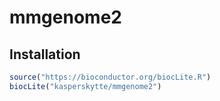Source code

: # mmgenome2

## Installation
```r
source("https://bioconductor.org/biocLite.R")
biocLite("kasperskytte/mmgenome2")
```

Assigned task
Without the pictures, write out every entry precisely as it appears.

Exercise answer
Source code

: # mmgenome2

## Installation
```r
source("https://bioconductor.org/biocLite.R")
biocLite("kasperskytte/mmgenome2")
```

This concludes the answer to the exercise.